The exploit chain works as follows:

Identify a target account: Email addresses are exposed to other users by design in OpenAEV, making enumeration trivial.
Mass-generate reset tokens – The attacker sends hundreds of password reset API requests (POST /api/reset) for the victim account, silently accumulating thousands of valid, non-expiring tokens server-side.
Brute-force token space – Using tools, ffuf the attacker iterates through the now-reduced token pool. With 2,000 pre-generated tokens reducing the search space to ~50,000 candidates, a match is found in minutes.
Reset victim’s password – Upon hitting a valid token via GET /api/reset/{token}, the attacker sets a new password of their choosing, taking complete ownership of the account.

The CVSS 3.1 vector (AV:N/AC:H/PR:N/UI:N/S:C/C:H/I:H/A:H) reflects a Changed scope, meaning a successful attacker can pivot beyond the OpenAEV application itself. Compromised administrator accounts allow modification of agent payloads, meaning every host with an OpenAEV agent installed becomes a potential target for secondary compromise.

What elevates CVE-2026-24467 above standard account takeover flaws is its scalability and reliability. Most password reset vulnerabilities require timing precision or social engineering. This exploit is fully automatable, requires zero user interaction, and works against any account, including those with non-guessable credentials.

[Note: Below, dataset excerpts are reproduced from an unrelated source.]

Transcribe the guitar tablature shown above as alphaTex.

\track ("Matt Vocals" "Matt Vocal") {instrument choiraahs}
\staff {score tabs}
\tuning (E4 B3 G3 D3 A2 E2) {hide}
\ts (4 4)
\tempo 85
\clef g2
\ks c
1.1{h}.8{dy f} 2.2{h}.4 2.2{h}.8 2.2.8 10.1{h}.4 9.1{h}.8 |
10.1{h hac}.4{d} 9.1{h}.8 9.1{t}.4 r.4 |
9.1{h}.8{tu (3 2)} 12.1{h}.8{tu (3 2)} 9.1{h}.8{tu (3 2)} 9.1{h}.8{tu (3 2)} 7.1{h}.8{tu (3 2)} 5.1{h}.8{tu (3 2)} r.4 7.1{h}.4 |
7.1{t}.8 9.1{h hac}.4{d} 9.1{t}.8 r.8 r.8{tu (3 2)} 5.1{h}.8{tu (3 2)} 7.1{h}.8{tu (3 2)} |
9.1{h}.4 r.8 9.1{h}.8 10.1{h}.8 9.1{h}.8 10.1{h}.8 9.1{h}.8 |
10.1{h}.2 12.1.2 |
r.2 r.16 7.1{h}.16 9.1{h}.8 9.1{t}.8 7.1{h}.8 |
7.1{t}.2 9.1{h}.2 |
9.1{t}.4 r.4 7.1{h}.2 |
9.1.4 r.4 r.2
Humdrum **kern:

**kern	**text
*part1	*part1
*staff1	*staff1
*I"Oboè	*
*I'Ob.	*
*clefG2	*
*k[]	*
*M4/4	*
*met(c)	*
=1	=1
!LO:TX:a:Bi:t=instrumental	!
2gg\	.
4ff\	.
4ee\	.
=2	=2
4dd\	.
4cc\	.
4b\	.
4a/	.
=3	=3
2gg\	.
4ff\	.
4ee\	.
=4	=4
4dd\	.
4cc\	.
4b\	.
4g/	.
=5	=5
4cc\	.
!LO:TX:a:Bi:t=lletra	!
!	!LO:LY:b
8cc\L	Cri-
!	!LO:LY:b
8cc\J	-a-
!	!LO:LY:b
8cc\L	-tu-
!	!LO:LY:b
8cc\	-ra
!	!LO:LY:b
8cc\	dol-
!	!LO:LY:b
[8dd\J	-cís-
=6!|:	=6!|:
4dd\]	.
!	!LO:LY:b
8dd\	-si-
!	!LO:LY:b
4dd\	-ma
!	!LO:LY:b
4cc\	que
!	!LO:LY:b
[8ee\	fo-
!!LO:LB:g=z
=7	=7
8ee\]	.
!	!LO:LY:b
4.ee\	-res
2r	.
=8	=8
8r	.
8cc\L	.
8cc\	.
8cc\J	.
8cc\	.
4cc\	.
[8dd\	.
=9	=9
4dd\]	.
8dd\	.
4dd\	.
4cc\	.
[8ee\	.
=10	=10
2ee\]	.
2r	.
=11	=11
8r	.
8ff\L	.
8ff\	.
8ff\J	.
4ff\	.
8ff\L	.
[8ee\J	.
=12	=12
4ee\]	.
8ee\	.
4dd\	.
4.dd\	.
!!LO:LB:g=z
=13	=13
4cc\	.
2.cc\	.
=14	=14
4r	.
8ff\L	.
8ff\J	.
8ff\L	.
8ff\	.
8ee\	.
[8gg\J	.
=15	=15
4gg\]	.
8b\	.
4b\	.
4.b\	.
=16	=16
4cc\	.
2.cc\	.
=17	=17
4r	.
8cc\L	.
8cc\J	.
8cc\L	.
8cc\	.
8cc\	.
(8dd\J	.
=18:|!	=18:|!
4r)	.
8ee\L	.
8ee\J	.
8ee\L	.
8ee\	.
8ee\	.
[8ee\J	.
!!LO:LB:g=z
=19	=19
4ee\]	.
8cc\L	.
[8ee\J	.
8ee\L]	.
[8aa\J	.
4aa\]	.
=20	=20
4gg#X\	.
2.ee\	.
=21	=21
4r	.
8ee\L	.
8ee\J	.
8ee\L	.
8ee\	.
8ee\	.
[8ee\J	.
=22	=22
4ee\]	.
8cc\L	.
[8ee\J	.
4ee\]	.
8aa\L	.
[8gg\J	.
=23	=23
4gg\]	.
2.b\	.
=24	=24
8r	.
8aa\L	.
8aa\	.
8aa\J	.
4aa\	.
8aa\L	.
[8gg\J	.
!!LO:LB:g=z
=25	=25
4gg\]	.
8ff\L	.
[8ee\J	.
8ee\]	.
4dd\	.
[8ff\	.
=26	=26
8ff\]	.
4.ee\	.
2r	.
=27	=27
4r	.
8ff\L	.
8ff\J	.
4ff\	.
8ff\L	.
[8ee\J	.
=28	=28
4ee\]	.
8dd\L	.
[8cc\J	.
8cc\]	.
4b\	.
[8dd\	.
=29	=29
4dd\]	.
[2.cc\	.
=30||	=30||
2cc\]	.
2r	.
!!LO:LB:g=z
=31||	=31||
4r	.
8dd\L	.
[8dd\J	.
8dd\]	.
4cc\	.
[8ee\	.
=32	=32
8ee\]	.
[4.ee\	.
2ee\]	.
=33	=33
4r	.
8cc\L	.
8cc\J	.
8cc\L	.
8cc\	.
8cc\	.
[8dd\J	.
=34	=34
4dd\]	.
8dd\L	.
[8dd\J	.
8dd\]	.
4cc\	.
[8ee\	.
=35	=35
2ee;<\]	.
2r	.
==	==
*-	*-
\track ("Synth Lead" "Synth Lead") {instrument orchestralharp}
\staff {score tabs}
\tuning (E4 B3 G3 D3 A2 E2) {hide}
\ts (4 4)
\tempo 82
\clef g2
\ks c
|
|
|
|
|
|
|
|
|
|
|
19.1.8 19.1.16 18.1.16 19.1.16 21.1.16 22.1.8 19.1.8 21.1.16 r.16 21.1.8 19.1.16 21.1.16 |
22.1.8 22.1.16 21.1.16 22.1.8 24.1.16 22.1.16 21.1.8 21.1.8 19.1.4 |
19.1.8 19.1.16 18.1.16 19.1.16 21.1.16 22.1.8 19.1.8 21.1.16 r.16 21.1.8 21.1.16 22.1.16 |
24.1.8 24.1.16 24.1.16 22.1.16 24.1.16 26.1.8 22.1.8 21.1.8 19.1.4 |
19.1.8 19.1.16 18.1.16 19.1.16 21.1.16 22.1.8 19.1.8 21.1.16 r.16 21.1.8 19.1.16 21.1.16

Additionally, the attack path does not require OpenAEV’s email service to be configured or operational. Defenders cannot rely on monitoring email delivery anomalies as an early warning. Organizations running OpenAEV in isolated environments with disabled email services are equally exposed, making silent mass exploitation a realistic threat.

Security researchers have long flagged non-expiring tokens as a dangerous design pattern. OWASP guidelines mandate that password reset tokens must be single-use, time-limited, and securely bound to the requesting user’s session, none of which OpenAEV enforced before the patch.

Detail	Information
CVE ID	CVE-2026-24467
Affected Package	OpenAEV (`UserApi.java`)
Affected Versions	> 1.0.0
Patched Version	2.0.13
CVSS Score	9.0–9.1 CRITICAL
CWE	CWE-640 (Weak Password Recovery Mechanism)

Remediation

Organizations running OpenAEV must immediately upgrade to version 2.0.13. Beyond patching, security teams should apply the following hardening measures:

Enforce token expiration – Password reset tokens should expire within 15–60 minutes of issuance.
Implement one-time token usage: once a token is consumed or invalidated, it must never be accepted again.
Apply strict rate limiting: throttle password reset API requests per IP and per account to prevent mass token generation.
Increase token entropy – Replace short numeric tokens with cryptographically secure random strings of sufficient length (minimum 32 bytes).
Enable MFA on administrator accounts – Multi-factor authentication provides an additional barrier even if credentials are reset.
Audit exposed user data – Review whether user email/login exposure is necessary and limit visibility where possible.